Abel started to respond but stopped short when Peti whispered in his ear. He listened intently, nodding slightly as she spoke.
“You are dismissed,” he said to the officer. The young man seemed relieved as he hastily left the tent. “General Brand, send a regiment of soldiers to the Wizards Guild and forcibly escort all remaining wizards back here.”
“By your command, Lord Abel,” General Brand said, standing and offering a salute before striding purposefully from the room. His colors were infected with darkness as well, but differently and more intensely than Abel’s. Alexander floated closer to the general, finding what he feared he would find: bite marks on his neck.
Peti looked over at Agneza and they shared a smile.
“You
were right, Sister,” Agneza said. “Our coven will be reborn.”
“More powerful than ever,” Peti said. “Once the Reishi Coven is no more, there will be none who can stand in our way. The Seven Isles will be ours.”
They both laughed while the men around the table looked on, enthralled by their magic.
It’s never easy, Alexander thought to himself, floating through the tent and up over the Gate encampment. The countryside flashed by in a blur and he was in the Ithilian Wizards Guild. A number of wizards sat around a table talking of magic so esoteric and arcane that Alexander scarcely understood the meanings of the words they were using. He appraised them for a moment, scrutinizing their colors before appearing at the end of the table.
Several stood quickly, a few began muttering the words of a spell, but one stood and bowed. “Lord Reishi, welcome to the Ithilian Wizards Guild. How can we be of service?” The other wizards stopped their spells and regarded Alexander with wary interest.
“Hello, Wizard Petronius. I’m glad to see that Phane hasn’t gotten his hooks into you again.”
The wizard withdrew a talisman from under his shirt. “I had this enchanted to ensure that I would never be possessed again.”
“A wise precaution,” Alexander said. “I’ve come with a warning. The Sin’Rath have taken Abel and the wizards who obeyed his summons. Their intent is to breed with your wizards and then sacrifice them to their offspring in order to reconstitute their coven.”
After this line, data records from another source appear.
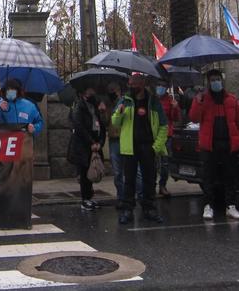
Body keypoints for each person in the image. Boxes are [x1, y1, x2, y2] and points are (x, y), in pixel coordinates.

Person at [112, 74, 167, 224]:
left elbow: (163, 125)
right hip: (130, 146)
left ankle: (149, 208)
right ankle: (127, 209)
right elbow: (115, 122)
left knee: (149, 179)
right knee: (129, 179)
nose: (131, 86)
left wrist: (157, 147)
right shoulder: (125, 100)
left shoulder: (153, 101)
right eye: (130, 83)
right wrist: (120, 111)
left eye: (134, 83)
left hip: (148, 146)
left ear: (142, 84)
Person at [190, 69, 239, 221]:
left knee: (230, 176)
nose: (216, 82)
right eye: (213, 80)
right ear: (208, 83)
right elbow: (194, 118)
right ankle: (208, 206)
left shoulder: (232, 100)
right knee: (208, 177)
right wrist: (198, 101)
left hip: (229, 143)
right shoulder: (204, 99)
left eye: (218, 79)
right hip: (210, 145)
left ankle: (231, 206)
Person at [70, 87, 106, 211]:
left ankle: (89, 197)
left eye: (92, 91)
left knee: (91, 171)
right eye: (89, 91)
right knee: (85, 172)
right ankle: (85, 199)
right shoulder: (79, 107)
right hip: (83, 145)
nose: (92, 94)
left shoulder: (95, 107)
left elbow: (102, 125)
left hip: (95, 142)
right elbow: (79, 126)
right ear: (82, 94)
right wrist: (91, 142)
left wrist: (100, 142)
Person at [156, 83, 181, 197]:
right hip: (154, 135)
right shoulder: (152, 100)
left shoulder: (170, 100)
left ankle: (162, 185)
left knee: (165, 163)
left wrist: (175, 108)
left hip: (166, 135)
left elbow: (175, 118)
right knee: (153, 163)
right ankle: (151, 185)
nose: (160, 88)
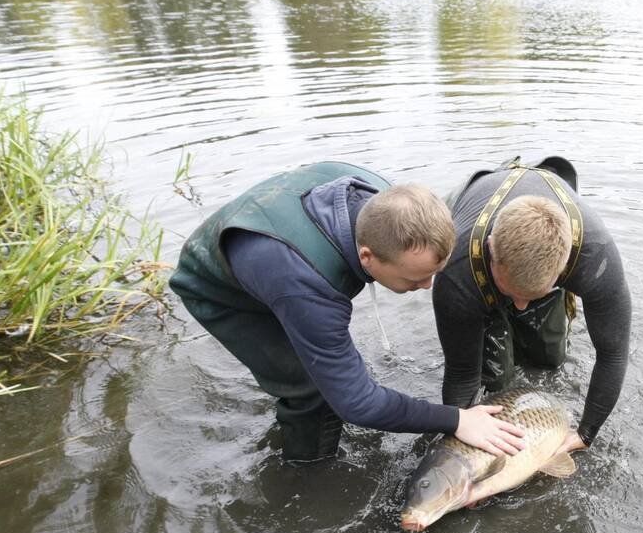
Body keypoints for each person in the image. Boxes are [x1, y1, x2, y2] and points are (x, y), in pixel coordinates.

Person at [169, 161, 526, 463]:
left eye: (433, 274)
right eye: (415, 278)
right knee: (310, 392)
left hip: (275, 257)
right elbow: (358, 405)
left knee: (329, 370)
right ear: (368, 257)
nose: (428, 287)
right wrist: (456, 420)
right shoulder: (307, 287)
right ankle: (306, 472)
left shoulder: (390, 205)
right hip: (220, 286)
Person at [433, 156, 632, 459]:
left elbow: (613, 354)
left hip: (535, 263)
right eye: (511, 294)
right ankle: (501, 301)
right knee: (493, 379)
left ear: (565, 269)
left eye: (530, 296)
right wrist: (463, 453)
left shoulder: (596, 257)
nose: (521, 306)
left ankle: (527, 292)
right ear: (491, 249)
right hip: (473, 228)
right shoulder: (456, 269)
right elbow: (461, 375)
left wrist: (585, 433)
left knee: (549, 358)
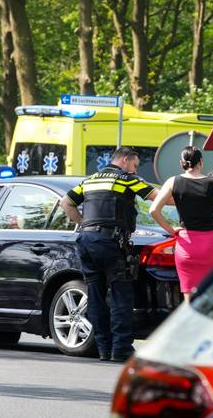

“Dear Maker,” one wizard said.
“We have to help them,” another said.
There was a murmur of assent.
“No,” Alexander said. “There’s little you can do. The Sin’Rath will charm you the moment you get near them. You have to hide. You have to work against them from the shadows, from a distance, through proxies. If you confront them directly, you will lose.”
“There must be something we can do,” Wizard Petronius said.
“There is,” Alexander said. “General Brand is coming with a regiment of soldiers to round you up and take you to the Sin’Rath. He’s been bitten, but I believe that his men are just following orders. When he arrives, you must subdue him and take him into custody so you can explain to the soldiers what’s really happening. Once they understand, send some of them back to the Gate encampment to spread the word. Enlist the aid of Queen Sofia and the captain of the city guard. Also, seek out women capable of fighting and employ them as personal guards for your wizards.”